→ EXERCISE AIM:
Copy out every line of the data where the word "Landtagswahl" is found.

→ Transcribed page contents:

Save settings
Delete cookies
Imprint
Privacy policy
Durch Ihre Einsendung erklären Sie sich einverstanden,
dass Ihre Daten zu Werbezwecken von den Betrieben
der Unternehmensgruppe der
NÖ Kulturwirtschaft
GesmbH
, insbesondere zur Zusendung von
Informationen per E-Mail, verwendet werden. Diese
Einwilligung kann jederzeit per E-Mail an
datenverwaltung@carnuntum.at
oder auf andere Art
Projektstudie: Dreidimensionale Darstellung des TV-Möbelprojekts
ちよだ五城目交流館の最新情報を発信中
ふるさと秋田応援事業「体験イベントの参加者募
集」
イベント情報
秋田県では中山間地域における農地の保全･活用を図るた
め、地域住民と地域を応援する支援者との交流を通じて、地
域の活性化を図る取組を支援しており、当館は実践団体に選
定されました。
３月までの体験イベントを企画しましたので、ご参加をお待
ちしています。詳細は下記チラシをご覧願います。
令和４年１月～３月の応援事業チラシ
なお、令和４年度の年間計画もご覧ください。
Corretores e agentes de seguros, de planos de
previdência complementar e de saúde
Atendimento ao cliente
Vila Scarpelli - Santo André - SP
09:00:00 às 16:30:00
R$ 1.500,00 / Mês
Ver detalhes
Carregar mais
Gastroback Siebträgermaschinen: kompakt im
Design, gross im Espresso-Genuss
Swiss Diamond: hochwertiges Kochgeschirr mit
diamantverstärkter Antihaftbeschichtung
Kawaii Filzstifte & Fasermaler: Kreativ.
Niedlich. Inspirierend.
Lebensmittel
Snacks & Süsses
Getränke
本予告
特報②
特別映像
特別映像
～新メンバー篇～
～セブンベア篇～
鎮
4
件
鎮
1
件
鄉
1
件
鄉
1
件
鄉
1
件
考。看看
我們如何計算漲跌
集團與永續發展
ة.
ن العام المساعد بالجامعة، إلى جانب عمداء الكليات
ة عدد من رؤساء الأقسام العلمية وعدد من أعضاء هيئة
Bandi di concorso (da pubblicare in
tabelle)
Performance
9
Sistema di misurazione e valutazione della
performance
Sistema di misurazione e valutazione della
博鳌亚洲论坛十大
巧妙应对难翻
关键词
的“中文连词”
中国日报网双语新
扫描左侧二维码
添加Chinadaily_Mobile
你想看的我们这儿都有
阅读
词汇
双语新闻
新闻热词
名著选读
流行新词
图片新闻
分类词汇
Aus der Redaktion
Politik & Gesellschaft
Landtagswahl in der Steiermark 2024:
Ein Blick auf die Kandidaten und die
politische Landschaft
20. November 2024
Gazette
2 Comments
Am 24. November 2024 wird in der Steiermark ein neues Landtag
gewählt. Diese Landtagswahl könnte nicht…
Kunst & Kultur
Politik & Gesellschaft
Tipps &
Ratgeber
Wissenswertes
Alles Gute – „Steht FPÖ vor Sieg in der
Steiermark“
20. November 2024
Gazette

→ REPLY TO THE TASK:
Landtagswahl in der Steiermark 2024:
gewählt. Diese Landtagswahl könnte nicht…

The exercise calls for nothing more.